So, in C programming, after writing to the serial port (/dev/ttyUSB0 - USB to serial converter!) with the function "write" I want to check when the transmit buffer is empty, all bytes transmitted, with the function "tcdrain" wich should wait until all bytes are transmitted and then return.
The problem is, if I write up to 128 bytes it returns immediately, if I write between 128 and 256 bytes it returns weird (like, for every byte above 128 it waits for 2 bytes to be tramsmitted!), only above 256 bytes it returns correctly after all bytes are sent.
I have measured the time with gettimeofday(), and flushed the port before write (just to be sure). I also used slow baud-rate of 9600, to have better resolution in time-measure. The function "tcdrain" returns 0, so no error and no other signal interrupts it. I considered the duration for one byte to transmit: 10bits x 1/baud-rate ~ (1ms 41us)
Anyone know the reason?
Any other way to check for transmission complete on the serial port?
And here the code I used:
Code:
tcflush(port, TCOFLUSH);
gettimeofday(&timeStart, NULL);
write(port, &buffer, cnt);
tcdrain(port);
gettimeofday(&timeStop, NULL);
s = timeStop.tv_sec - timeStart.tv_sec;
if ( timeStop.tv_usec < timeStart.tv_usec )
{
us = 1E6 + timeStop.tv_usec - timeStart.tv_usec;
s--;
}
else
us = timeStop.tv_usec - timeStart.tv_usec;
ms = us / 1000;
us = us - 1000 * ms;
printf("transmision time of %d bytes: %ds, %dms, %dus\n", cnt, s, ms, us);
close(port);
Well, I know the serial port is obsolete, USB is state of the art now, but still...

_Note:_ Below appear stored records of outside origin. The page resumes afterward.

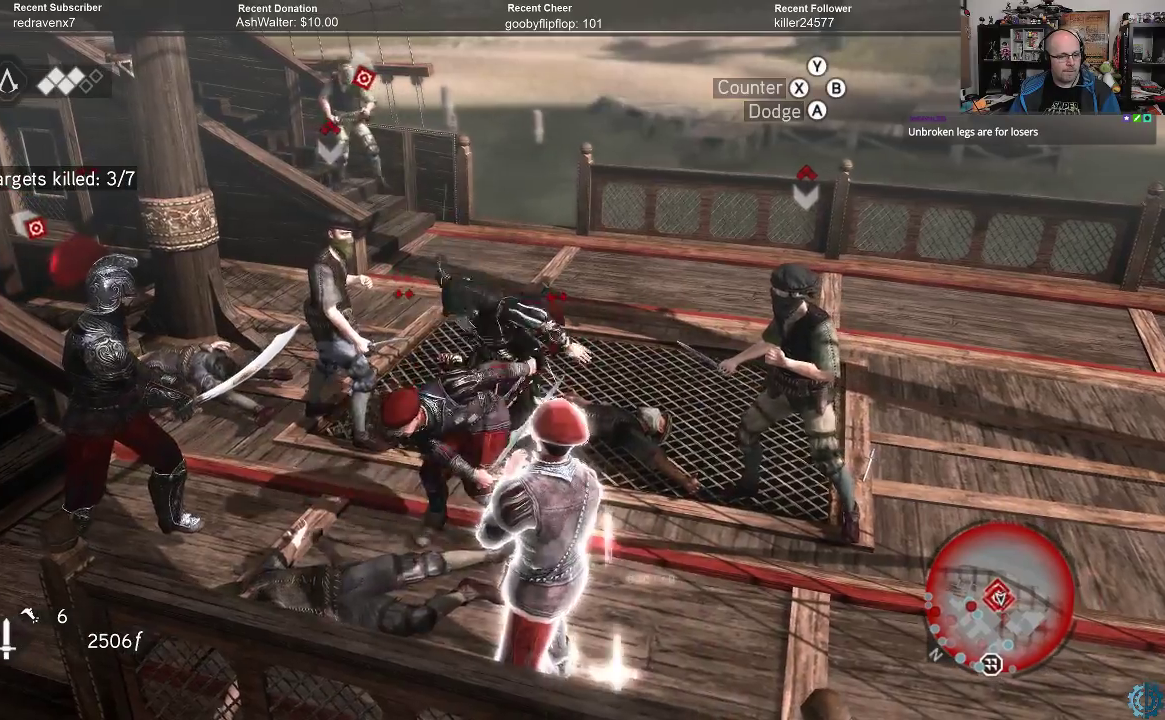
{"buttons": [], "left_stick": "center", "right_stick": "center", "events": [[33, "R2", "up"]]}
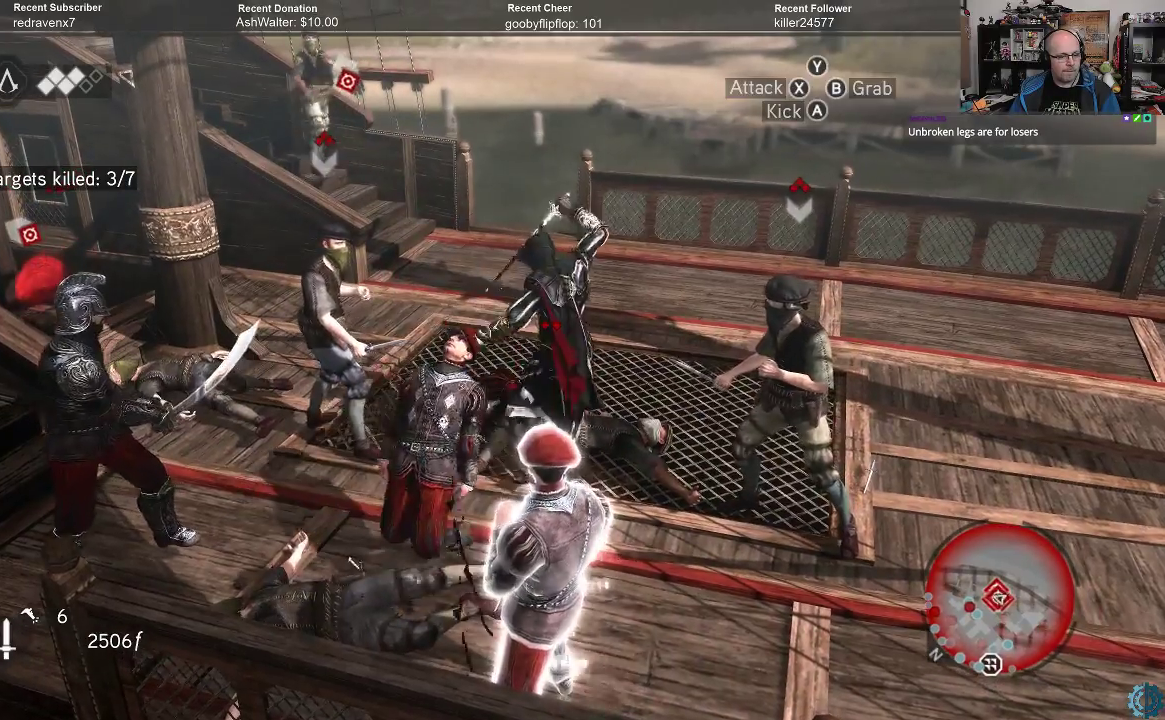
{"buttons": ["R2"], "left_stick": "center", "right_stick": "center", "events": [[200, "R2", "down"]]}
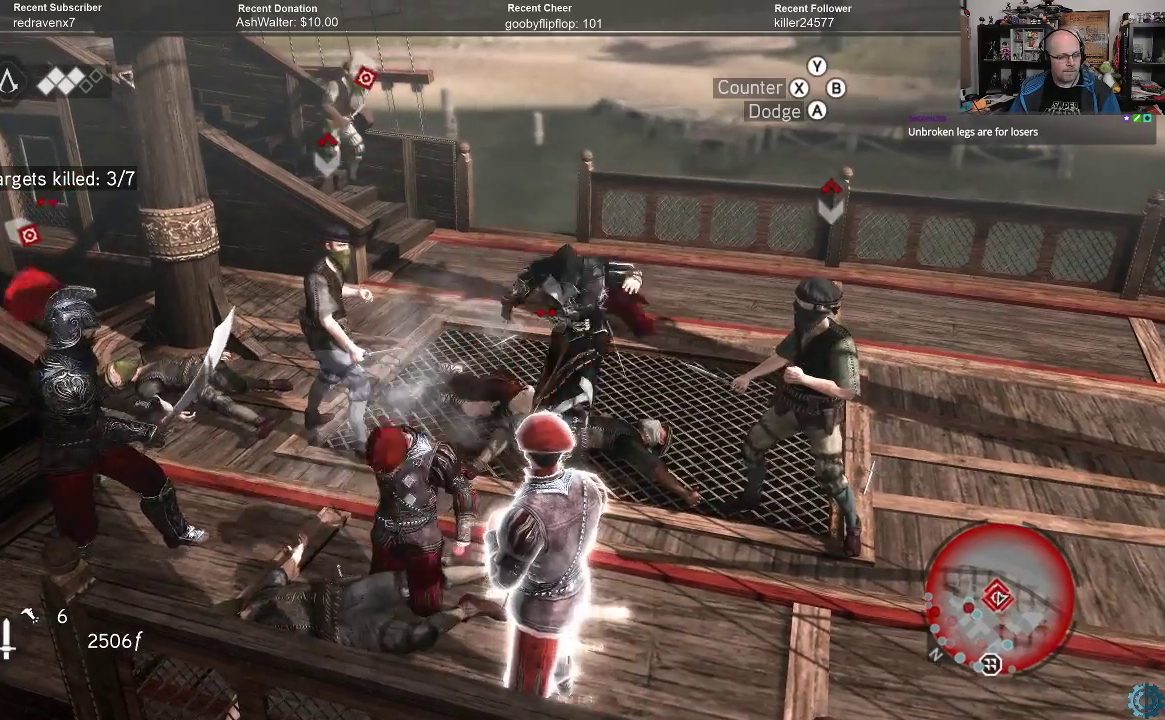
{"buttons": ["R2"], "left_stick": "center", "right_stick": "center", "events": []}
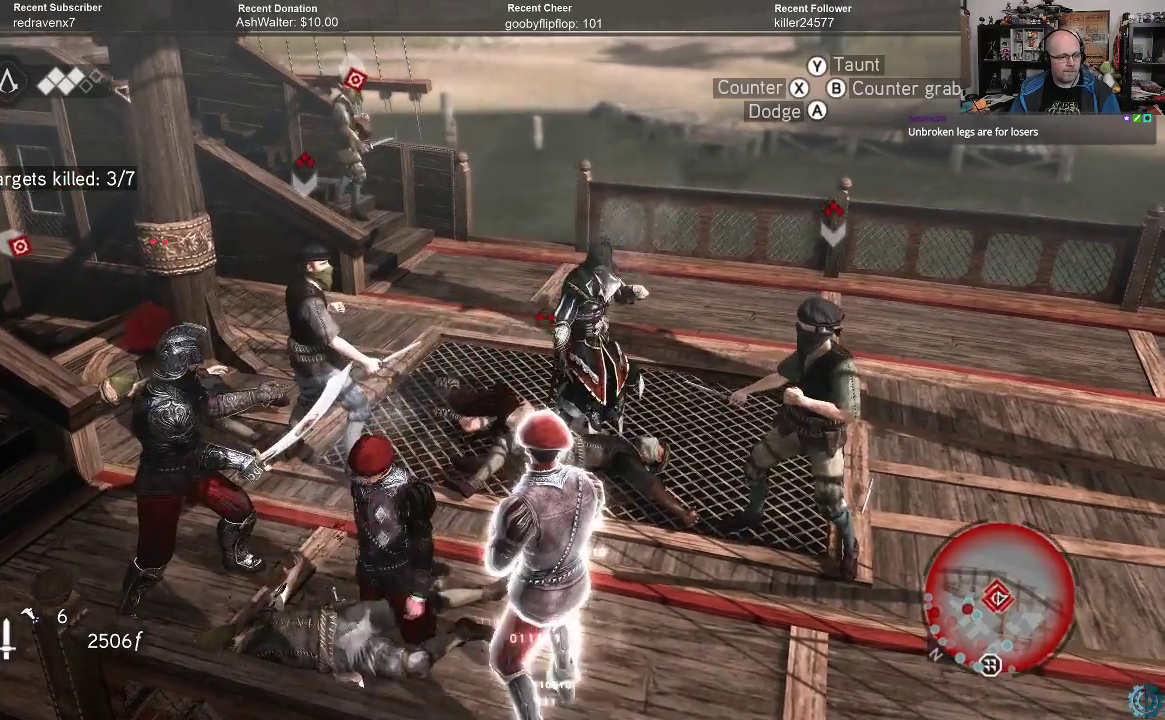
{"buttons": ["R2"], "left_stick": "center", "right_stick": "center", "events": []}
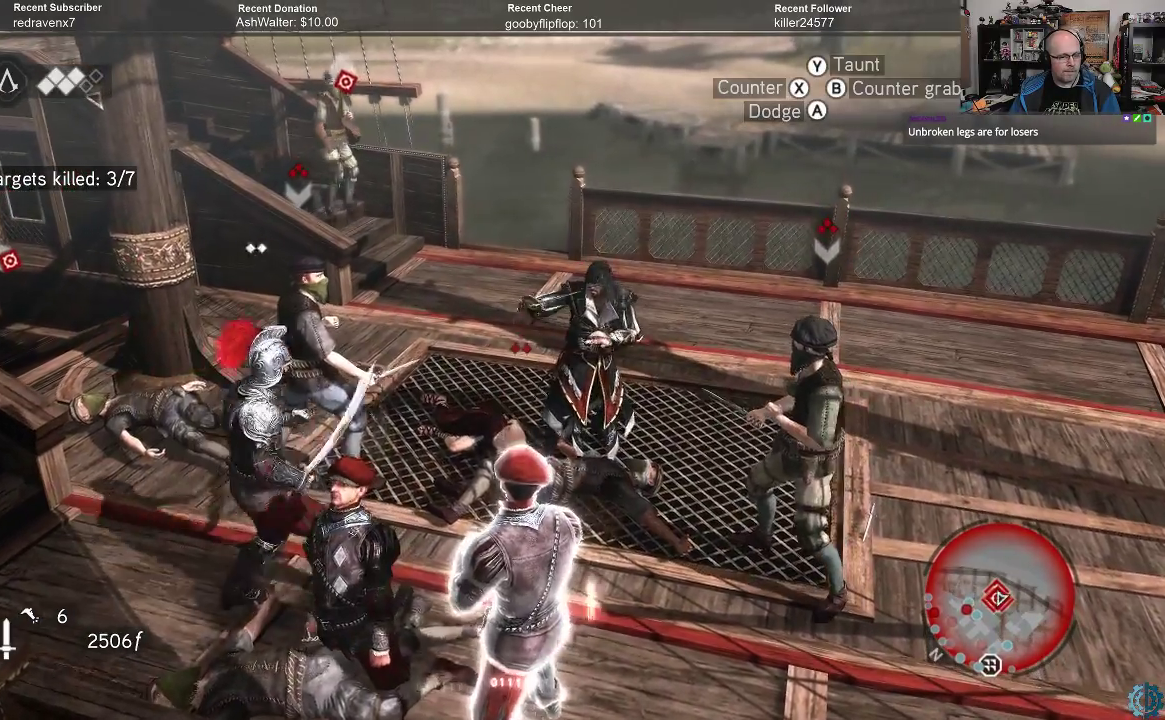
{"buttons": ["R2"], "left_stick": "center", "right_stick": "center", "events": []}
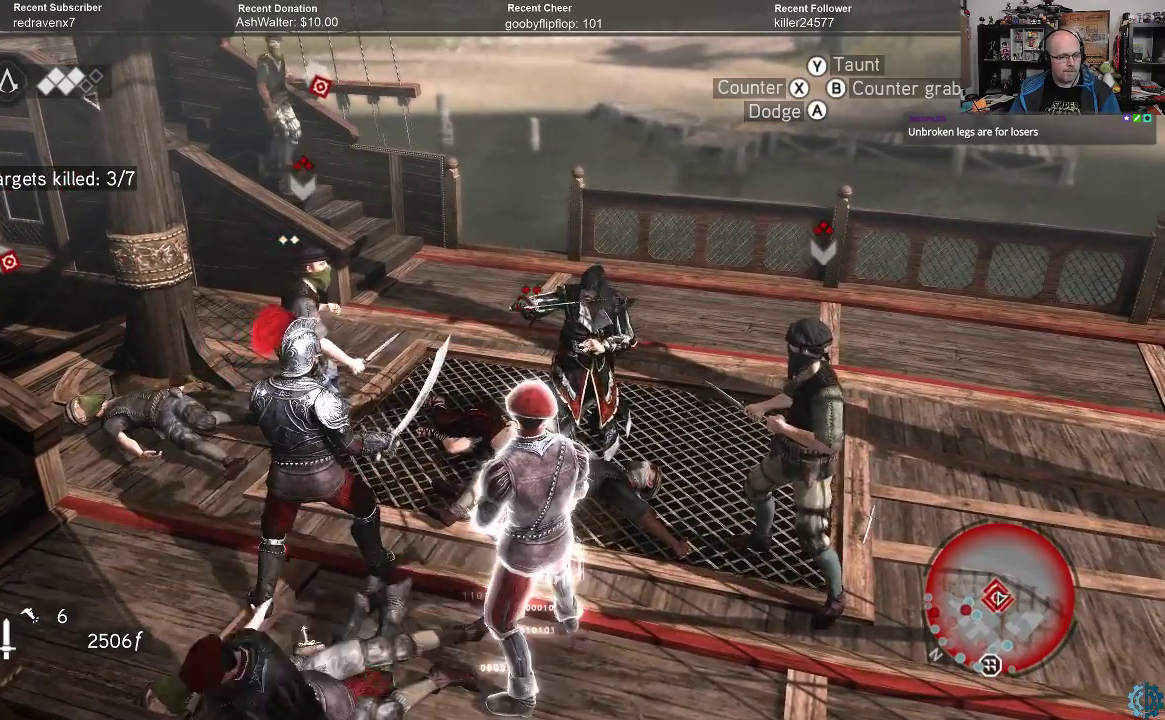
{"buttons": ["R2"], "left_stick": "center", "right_stick": "center", "events": []}
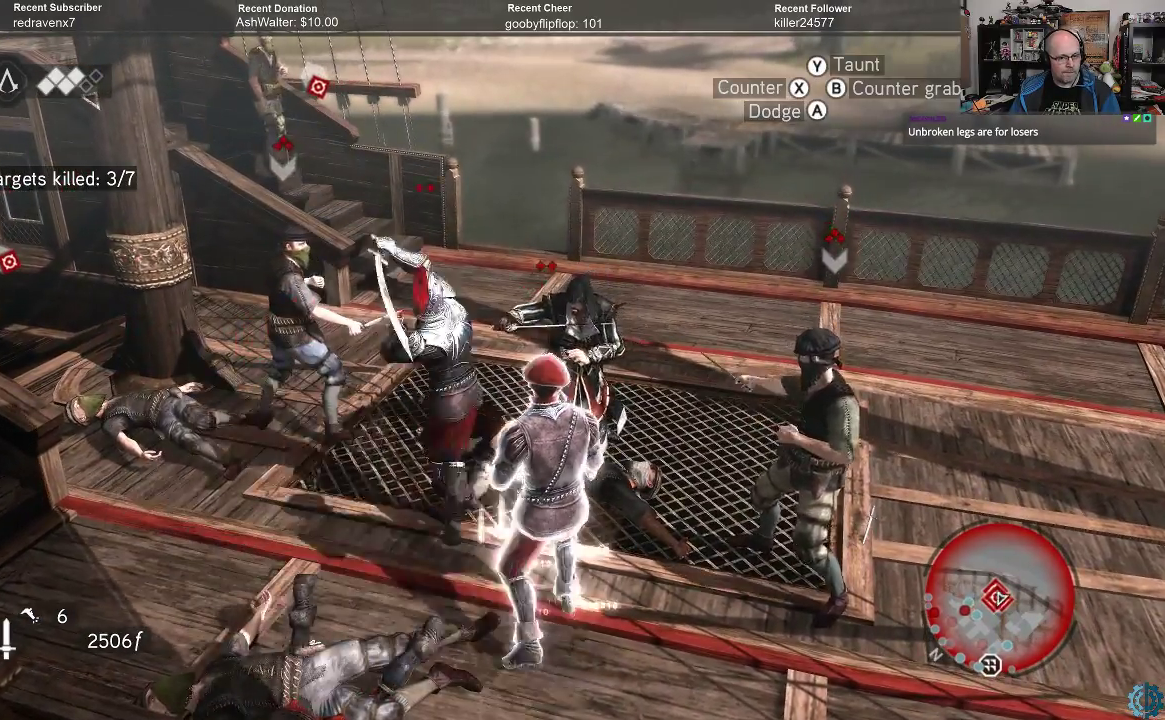
{"buttons": ["R2"], "left_stick": "center", "right_stick": "center", "events": [[133, "X", "down"], [233, "X", "up"]]}
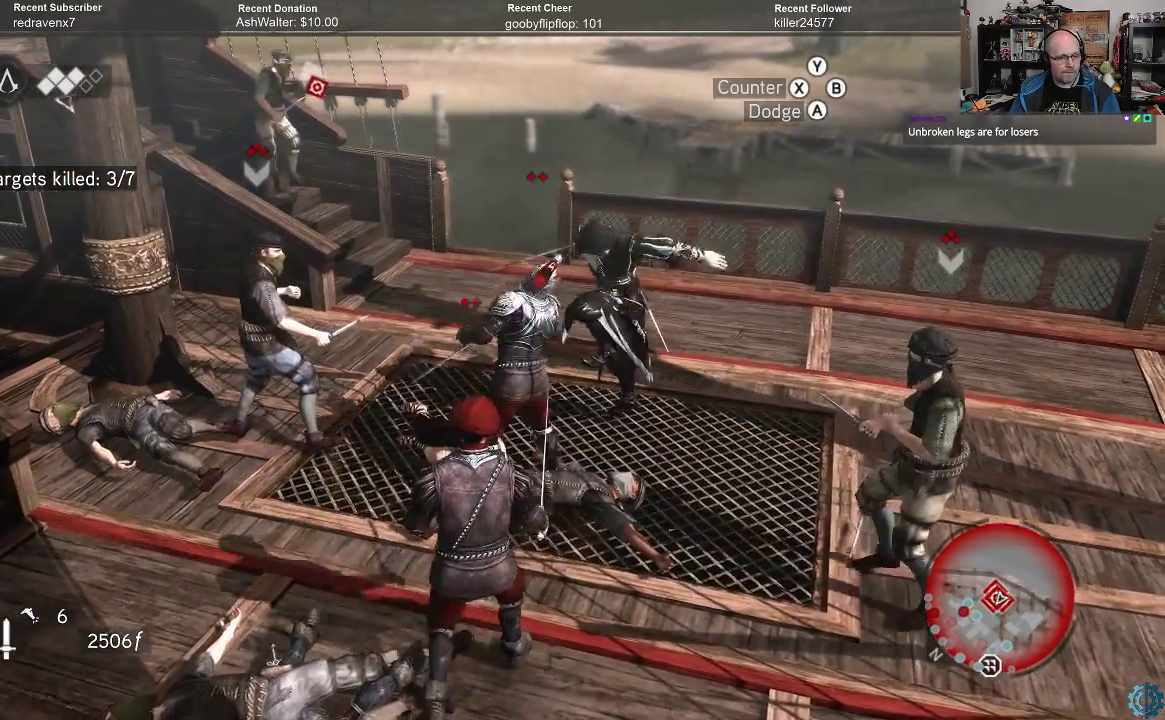
{"buttons": [], "left_stick": "center", "right_stick": "center", "events": [[200, "R2", "up"]]}
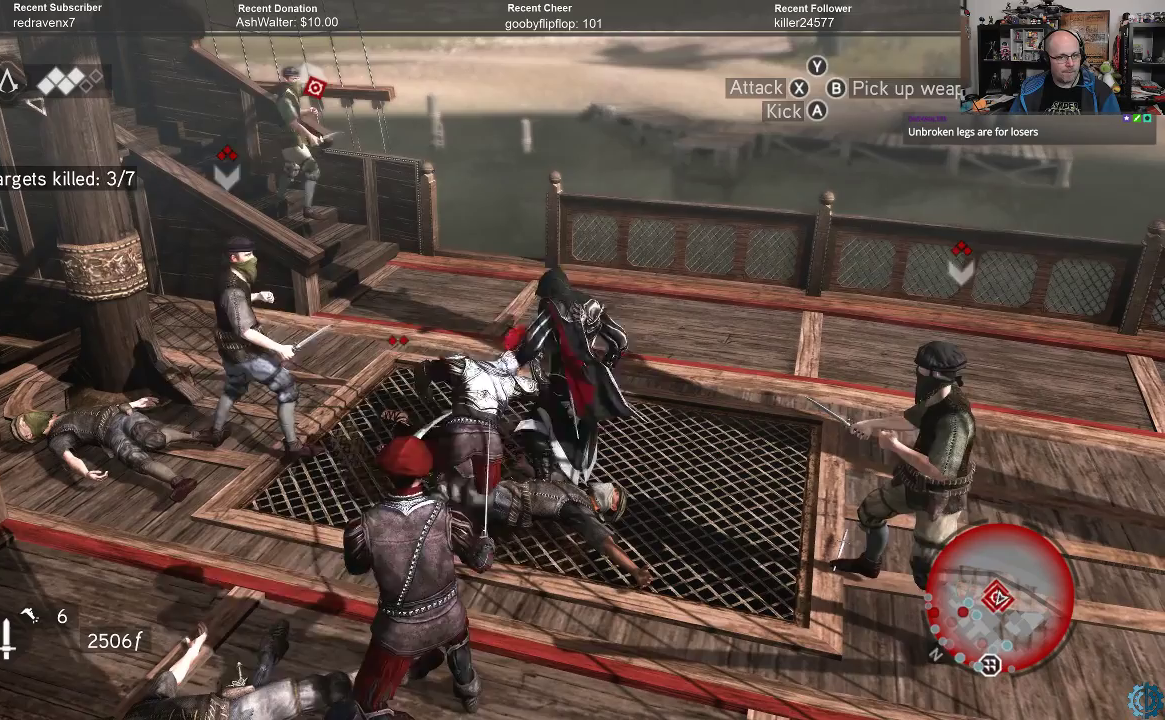
{"buttons": [], "left_stick": "center", "right_stick": "center", "events": []}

Anyone can help me here to determine a transmission complete?
I guess it has to do with the fact that it's no hardware port, but a driver and USB-Serial converter, but if it works with over 256 bytes, it should somehow work with less too, I guess...
I hope the serial port isn't obsolete. I think I would chalk it all up to whatever the particular serial port driver reports. Maybe you can look at the ioctl API for the driver, and see if it actually provides any way to report the information you are asking for. If it isn't present, then the behavior probably can't be considered meaningful.
theNbomr: thanks for the answer!
"look at the ioctl API" ? Well, I'm new to linux, I'm new to C-programming, new to life!!!
Let me see if I get this right..., I don't know how the kernel installs a driver, but I found the "pl2303.c" driver-file for my device in "/usr/src/linux-3.11.10-7/drivers/usb/serial/" (the .h file is also there), and in this file there is a structure of type "usb_serial_driver", named "pl2303_device" with all the functions that "the kernel may call???". Is that how it works?
The functions listed in this structure are, of course, defined above in the file.
Represent these functions all the device's capabilities?
Well, while nobody else answers to me, or explains me how things work, I've checked the driver-file from a ftdi-device and compared it with my pl2303.c file.
Now, I think I was right in what I said above, that structure really represents all the device's capabilities, the functions that the device supports, and to my despair, the ftdi driver has an extra (not just one!) function "tx_empty" with respect to my pl2303 device. So now I guess if I'd call tcdrain() on a ftdi-USB-serial port it would return corectly when the Tx buffer is empty.
What I don't understand is, why doesn't tcdrain() return an error on my device and how is it implemented? Because, like I said, if I write more than 256 bytes, it returns correctly - does it just approximate the transmission time like I do to verify it?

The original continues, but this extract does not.